AVAILABLE RECORDS START

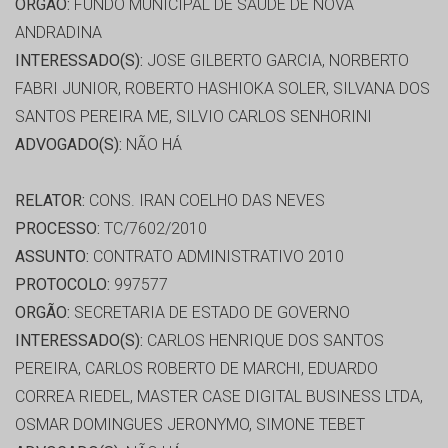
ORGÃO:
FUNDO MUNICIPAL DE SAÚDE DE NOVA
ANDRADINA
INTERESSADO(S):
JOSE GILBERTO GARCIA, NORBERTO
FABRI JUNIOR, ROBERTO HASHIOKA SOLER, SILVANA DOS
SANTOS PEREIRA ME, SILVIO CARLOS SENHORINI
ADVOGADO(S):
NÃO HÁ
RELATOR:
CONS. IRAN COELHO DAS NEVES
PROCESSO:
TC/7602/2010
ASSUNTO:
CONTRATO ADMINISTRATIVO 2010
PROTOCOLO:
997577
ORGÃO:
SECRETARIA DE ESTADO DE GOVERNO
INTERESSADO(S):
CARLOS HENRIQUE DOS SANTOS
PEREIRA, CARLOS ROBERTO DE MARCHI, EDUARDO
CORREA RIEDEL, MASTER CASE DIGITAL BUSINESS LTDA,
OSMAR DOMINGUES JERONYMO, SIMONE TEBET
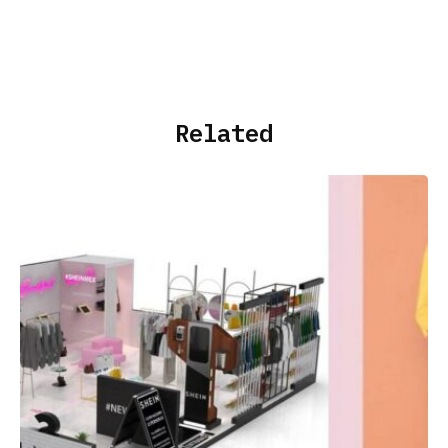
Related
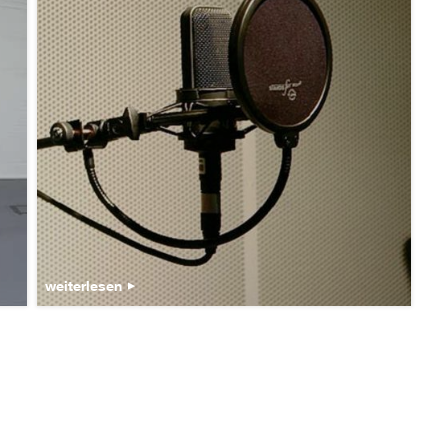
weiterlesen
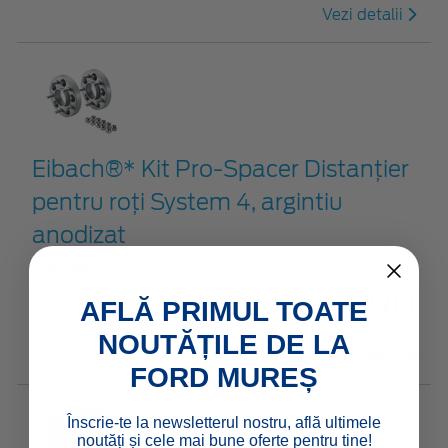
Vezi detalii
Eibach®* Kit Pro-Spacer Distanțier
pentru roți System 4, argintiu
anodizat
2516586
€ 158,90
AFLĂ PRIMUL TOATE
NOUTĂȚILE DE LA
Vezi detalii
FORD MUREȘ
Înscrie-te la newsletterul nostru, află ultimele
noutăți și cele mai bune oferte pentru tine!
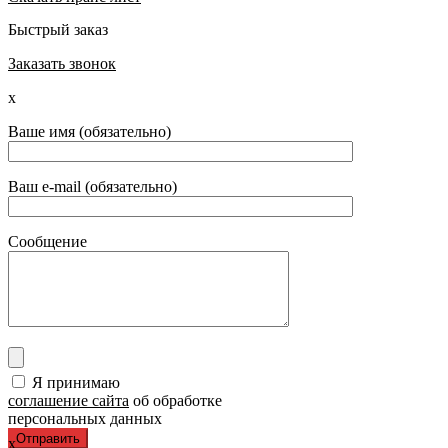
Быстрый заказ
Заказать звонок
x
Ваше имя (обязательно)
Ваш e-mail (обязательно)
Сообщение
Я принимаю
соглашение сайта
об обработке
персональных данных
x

AVAILABLE RECORDS END
AVAILABLE RECORDS START

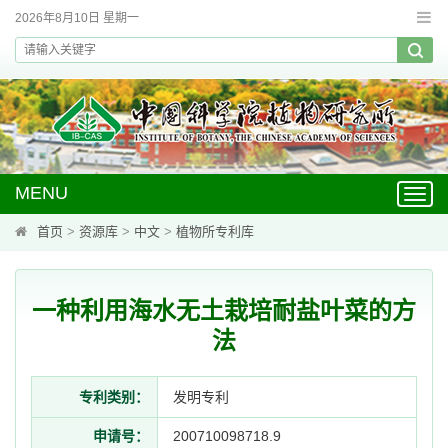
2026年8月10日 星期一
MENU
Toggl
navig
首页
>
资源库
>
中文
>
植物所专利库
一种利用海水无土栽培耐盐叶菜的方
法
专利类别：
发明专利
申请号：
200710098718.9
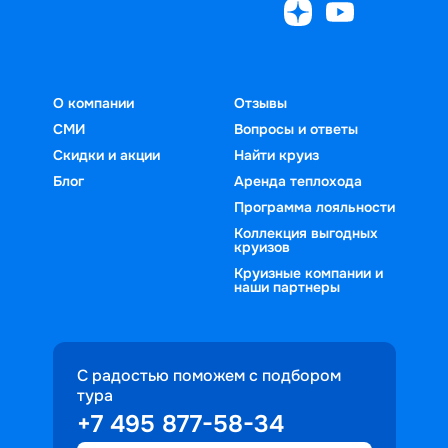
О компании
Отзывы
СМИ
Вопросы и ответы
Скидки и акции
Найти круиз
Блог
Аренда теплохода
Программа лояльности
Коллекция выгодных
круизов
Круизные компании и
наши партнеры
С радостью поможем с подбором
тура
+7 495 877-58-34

AVAILABLE RECORDS END
AVAILABLE RECORDS START

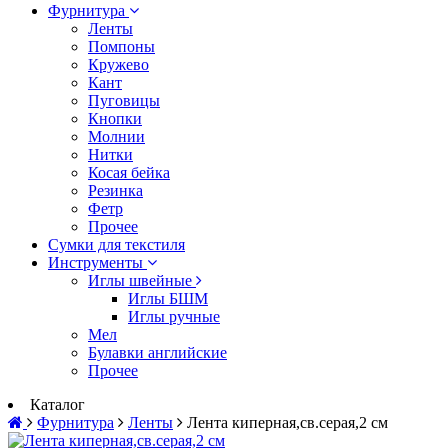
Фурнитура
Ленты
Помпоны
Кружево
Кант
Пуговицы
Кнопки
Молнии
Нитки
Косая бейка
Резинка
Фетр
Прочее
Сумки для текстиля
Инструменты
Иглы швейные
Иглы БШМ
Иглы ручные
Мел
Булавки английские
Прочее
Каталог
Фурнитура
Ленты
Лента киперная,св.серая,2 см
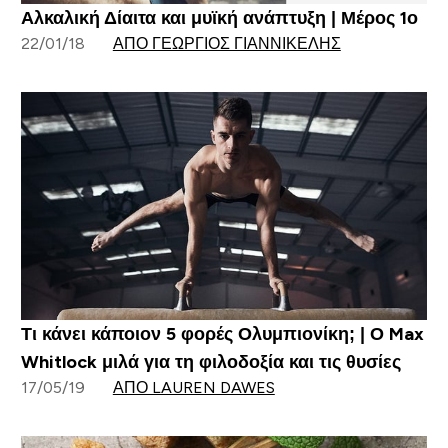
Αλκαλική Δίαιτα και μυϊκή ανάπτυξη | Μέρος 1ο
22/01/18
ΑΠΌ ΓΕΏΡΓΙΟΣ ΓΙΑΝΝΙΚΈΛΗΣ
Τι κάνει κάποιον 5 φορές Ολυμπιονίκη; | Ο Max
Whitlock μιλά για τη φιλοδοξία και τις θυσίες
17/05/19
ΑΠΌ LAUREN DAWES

AVAILABLE RECORDS END

# [TASK DETAILS]
In the records above, copy the text word for word from the line with "weiterlesen" to the line with "noutăți și cele mai bune oferte pentru tine!", both lines included. Leave the pictures out.

# [ANSWER BELOW]
weiterlesen
Vezi detalii
Eibach®* Kit Pro-Spacer Distanțier
pentru roți System 4, argintiu
anodizat
2516586
€ 158,90
AFLĂ PRIMUL TOATE
NOUTĂȚILE DE LA
Vezi detalii
FORD MUREȘ
Înscrie-te la newsletterul nostru, află ultimele
noutăți și cele mai bune oferte pentru tine!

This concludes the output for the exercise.